[MATERIAL SUPPLIED]

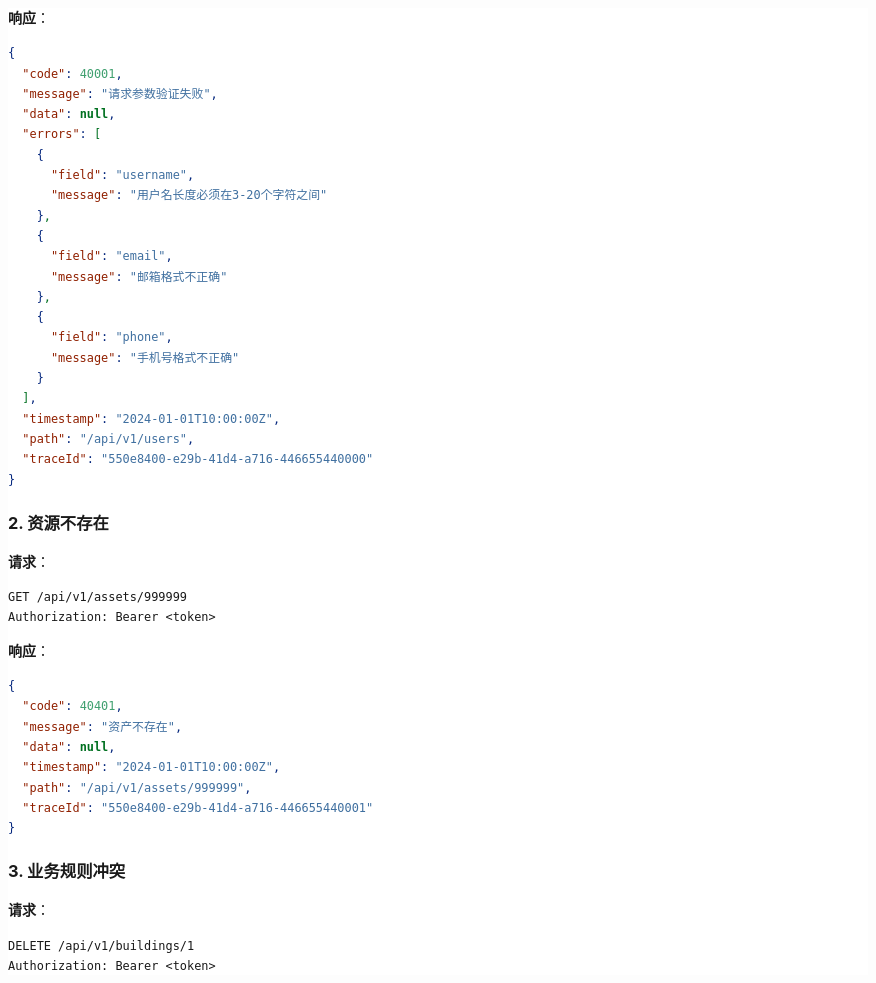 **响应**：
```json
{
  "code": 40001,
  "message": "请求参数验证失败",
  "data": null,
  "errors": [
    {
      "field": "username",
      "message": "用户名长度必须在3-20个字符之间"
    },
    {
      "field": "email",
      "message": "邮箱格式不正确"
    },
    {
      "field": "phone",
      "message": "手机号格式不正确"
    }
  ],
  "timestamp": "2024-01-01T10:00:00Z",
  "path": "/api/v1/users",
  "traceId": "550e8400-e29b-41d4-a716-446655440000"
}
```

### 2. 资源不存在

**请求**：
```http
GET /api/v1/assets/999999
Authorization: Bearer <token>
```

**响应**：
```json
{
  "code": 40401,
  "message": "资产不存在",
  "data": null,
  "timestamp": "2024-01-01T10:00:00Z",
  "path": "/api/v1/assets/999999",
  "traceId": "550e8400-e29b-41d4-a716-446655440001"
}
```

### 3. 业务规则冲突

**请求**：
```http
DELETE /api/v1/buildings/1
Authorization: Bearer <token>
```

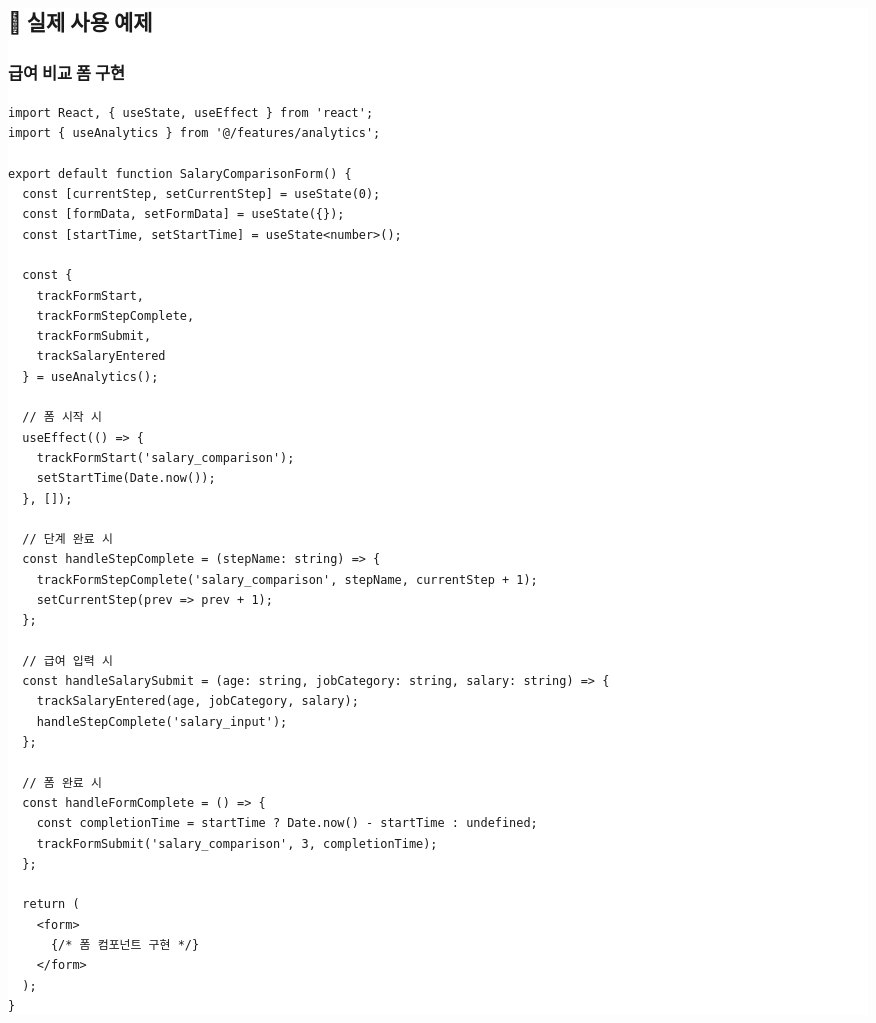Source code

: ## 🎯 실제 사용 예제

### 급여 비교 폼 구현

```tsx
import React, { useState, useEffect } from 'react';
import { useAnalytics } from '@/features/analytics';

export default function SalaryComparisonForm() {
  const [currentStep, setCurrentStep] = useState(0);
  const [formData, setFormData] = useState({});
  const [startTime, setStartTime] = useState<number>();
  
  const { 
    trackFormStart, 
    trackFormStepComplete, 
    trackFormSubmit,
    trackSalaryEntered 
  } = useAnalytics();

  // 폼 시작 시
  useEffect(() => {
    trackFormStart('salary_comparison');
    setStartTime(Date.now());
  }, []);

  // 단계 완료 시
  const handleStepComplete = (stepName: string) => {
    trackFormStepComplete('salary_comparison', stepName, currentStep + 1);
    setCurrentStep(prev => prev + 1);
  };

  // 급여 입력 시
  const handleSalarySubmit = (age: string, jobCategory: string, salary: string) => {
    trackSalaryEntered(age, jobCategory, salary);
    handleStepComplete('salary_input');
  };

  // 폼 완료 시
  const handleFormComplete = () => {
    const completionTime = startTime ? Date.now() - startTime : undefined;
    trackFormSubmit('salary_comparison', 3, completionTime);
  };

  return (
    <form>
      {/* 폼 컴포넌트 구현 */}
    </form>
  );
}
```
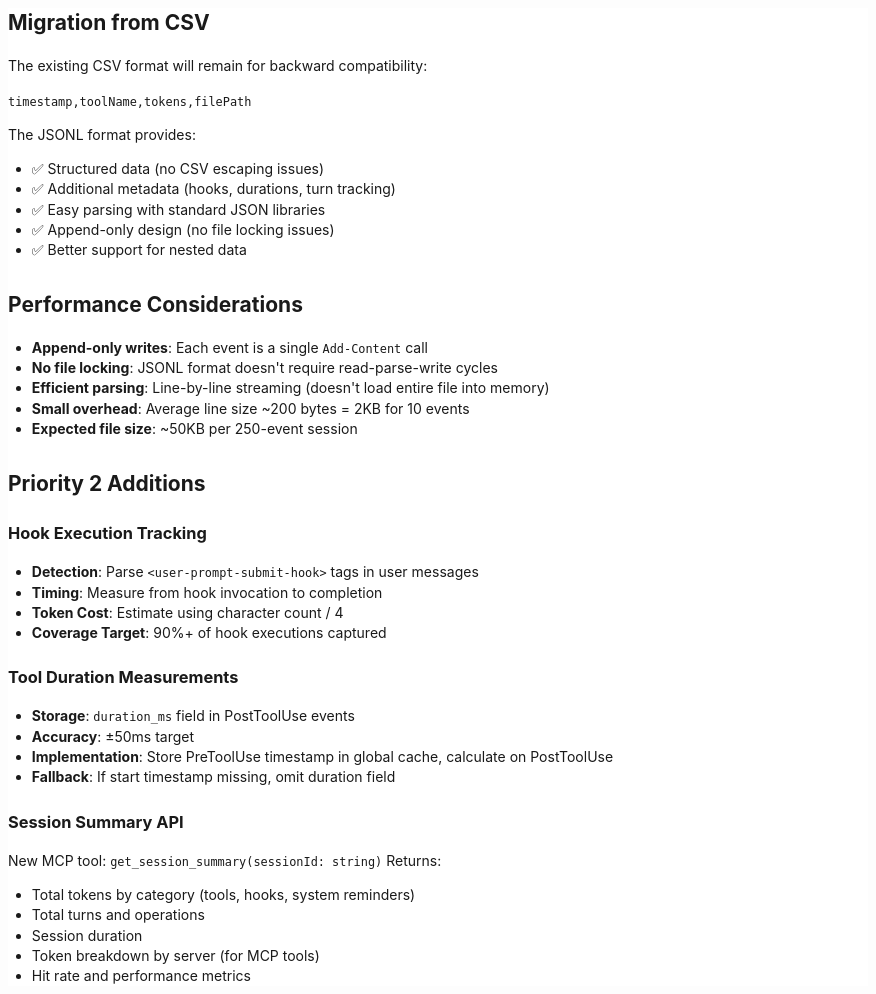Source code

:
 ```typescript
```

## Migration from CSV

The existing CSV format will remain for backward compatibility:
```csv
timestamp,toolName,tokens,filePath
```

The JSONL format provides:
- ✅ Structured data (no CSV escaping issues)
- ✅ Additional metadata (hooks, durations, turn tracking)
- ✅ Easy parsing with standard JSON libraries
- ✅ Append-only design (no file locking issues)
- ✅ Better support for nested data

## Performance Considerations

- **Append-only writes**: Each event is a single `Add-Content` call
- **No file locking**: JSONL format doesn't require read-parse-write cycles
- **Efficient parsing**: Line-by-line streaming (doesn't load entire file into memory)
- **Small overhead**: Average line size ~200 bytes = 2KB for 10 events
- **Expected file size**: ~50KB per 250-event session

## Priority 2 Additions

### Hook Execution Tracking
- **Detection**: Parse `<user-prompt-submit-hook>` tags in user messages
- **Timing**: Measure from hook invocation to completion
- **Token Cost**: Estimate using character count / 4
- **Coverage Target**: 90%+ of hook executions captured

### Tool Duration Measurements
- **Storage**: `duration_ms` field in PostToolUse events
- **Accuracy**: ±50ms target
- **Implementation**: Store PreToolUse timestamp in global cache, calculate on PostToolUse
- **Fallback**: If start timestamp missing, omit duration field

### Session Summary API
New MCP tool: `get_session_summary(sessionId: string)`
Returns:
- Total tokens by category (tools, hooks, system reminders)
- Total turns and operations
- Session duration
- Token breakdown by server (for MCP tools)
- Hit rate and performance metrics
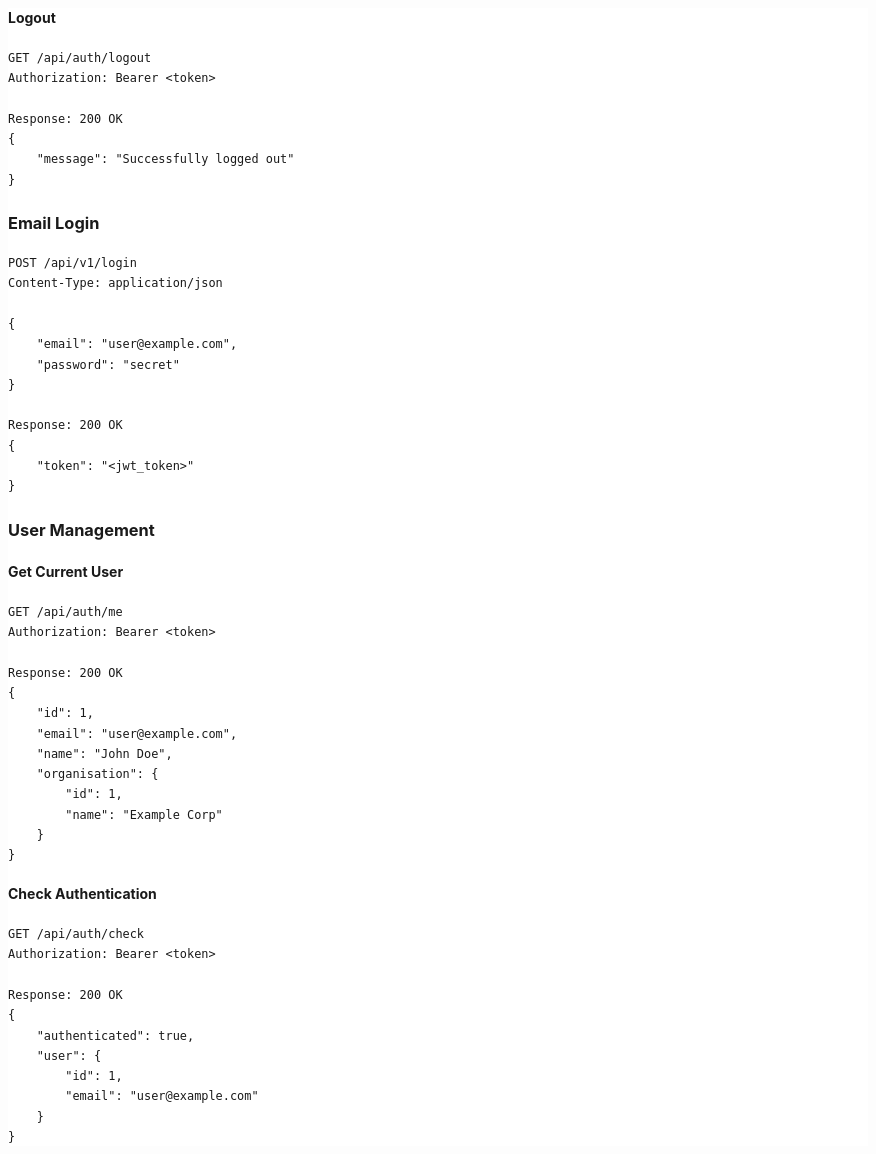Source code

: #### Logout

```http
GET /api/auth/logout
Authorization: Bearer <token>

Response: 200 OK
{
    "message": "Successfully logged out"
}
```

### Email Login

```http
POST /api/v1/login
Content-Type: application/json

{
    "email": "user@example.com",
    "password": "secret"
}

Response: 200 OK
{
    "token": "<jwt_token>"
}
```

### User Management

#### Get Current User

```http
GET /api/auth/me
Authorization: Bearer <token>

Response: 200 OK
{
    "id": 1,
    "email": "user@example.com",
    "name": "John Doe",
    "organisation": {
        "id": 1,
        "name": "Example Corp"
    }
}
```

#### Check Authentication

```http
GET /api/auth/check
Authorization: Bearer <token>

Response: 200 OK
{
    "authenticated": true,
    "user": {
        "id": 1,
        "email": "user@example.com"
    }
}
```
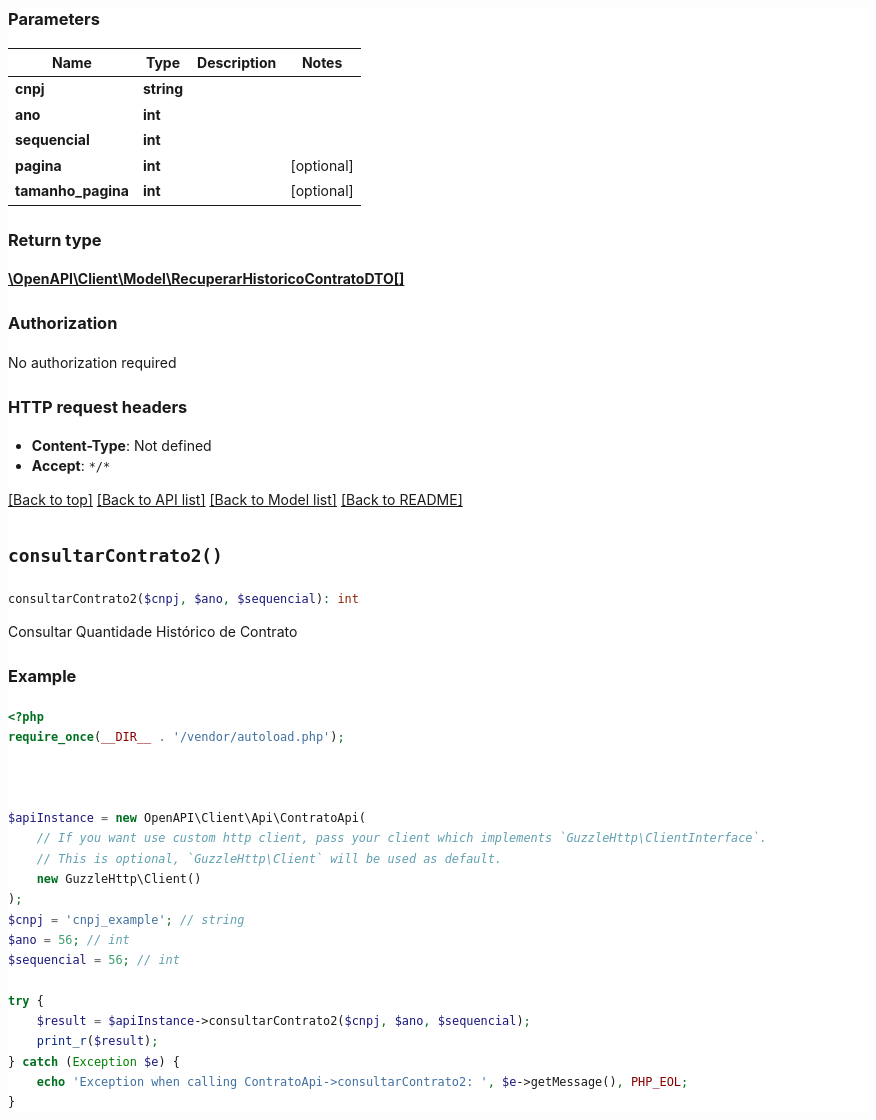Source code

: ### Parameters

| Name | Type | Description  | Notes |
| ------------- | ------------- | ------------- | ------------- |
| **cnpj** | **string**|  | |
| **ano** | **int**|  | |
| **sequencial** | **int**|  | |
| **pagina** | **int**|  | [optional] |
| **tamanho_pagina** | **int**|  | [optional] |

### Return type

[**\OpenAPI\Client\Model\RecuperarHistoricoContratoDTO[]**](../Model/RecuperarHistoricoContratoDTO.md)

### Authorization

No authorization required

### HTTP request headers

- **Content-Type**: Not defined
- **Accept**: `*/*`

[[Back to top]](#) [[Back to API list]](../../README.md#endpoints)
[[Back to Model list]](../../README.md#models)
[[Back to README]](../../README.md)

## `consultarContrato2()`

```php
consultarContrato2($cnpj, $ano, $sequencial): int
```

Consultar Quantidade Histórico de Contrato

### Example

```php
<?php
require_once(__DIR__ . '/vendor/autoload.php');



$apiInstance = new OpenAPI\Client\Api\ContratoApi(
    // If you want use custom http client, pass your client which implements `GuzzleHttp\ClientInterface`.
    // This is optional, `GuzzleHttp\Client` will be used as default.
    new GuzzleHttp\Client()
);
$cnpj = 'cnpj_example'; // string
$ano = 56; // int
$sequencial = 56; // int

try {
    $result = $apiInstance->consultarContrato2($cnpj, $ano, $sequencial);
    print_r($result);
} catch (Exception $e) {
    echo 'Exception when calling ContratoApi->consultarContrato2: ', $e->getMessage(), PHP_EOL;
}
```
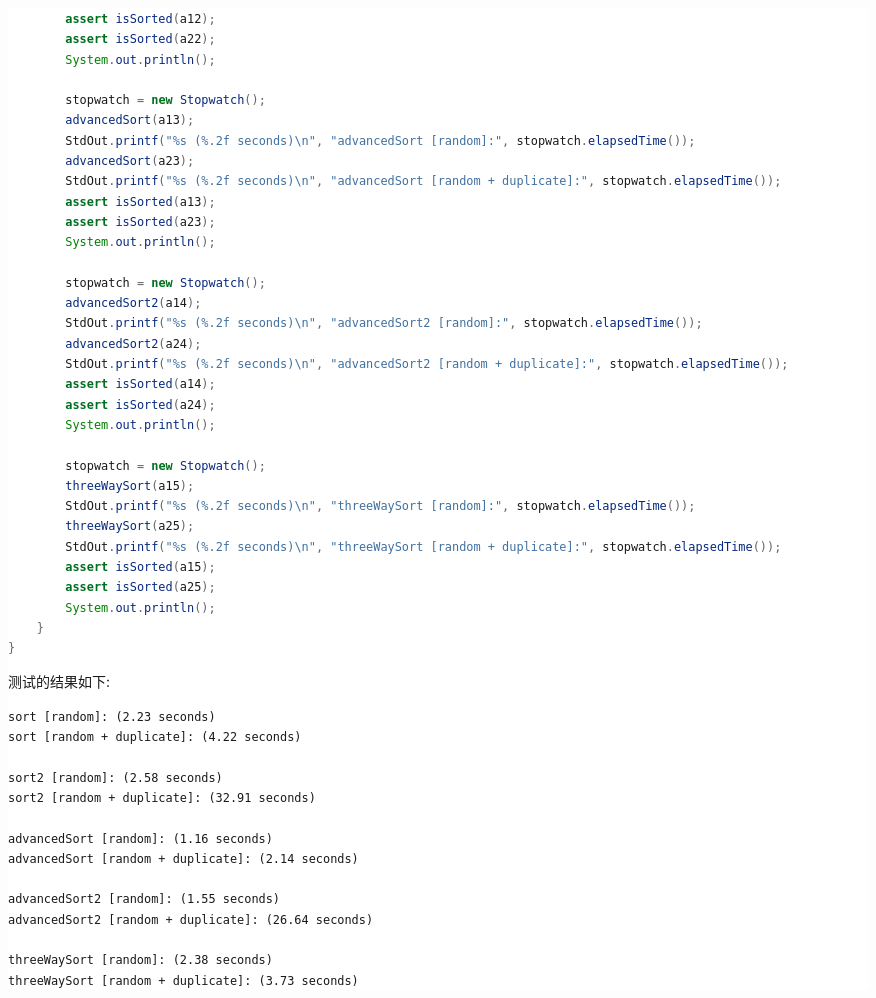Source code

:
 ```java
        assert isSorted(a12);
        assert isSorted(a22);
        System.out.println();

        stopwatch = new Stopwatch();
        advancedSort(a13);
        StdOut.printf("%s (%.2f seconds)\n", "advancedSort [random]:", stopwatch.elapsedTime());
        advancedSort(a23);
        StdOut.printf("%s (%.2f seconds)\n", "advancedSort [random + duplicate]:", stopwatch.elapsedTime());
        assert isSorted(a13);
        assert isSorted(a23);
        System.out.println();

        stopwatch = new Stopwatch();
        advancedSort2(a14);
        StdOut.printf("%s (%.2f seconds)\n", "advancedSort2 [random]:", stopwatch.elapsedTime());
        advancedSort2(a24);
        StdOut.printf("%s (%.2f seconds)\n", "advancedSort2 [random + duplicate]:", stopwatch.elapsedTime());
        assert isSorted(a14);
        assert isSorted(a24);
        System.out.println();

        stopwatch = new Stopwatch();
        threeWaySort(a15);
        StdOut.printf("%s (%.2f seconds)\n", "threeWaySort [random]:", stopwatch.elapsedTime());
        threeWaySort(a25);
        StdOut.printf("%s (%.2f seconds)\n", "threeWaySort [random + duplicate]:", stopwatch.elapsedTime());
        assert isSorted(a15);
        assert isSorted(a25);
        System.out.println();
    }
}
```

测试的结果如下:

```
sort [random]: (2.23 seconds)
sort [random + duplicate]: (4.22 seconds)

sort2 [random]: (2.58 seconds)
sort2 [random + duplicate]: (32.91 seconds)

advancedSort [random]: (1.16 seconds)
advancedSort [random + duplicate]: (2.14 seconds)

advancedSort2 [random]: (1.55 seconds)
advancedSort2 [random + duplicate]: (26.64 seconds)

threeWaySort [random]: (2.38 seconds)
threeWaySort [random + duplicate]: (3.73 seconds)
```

[/MATERIAL SUPPLIED]

> _EXERCISE DESCRIPTION_
For the records above, state how many lines contain "trackFormStepComplete". Add nothing to the number.

> _EXERCISE ANSWER_
2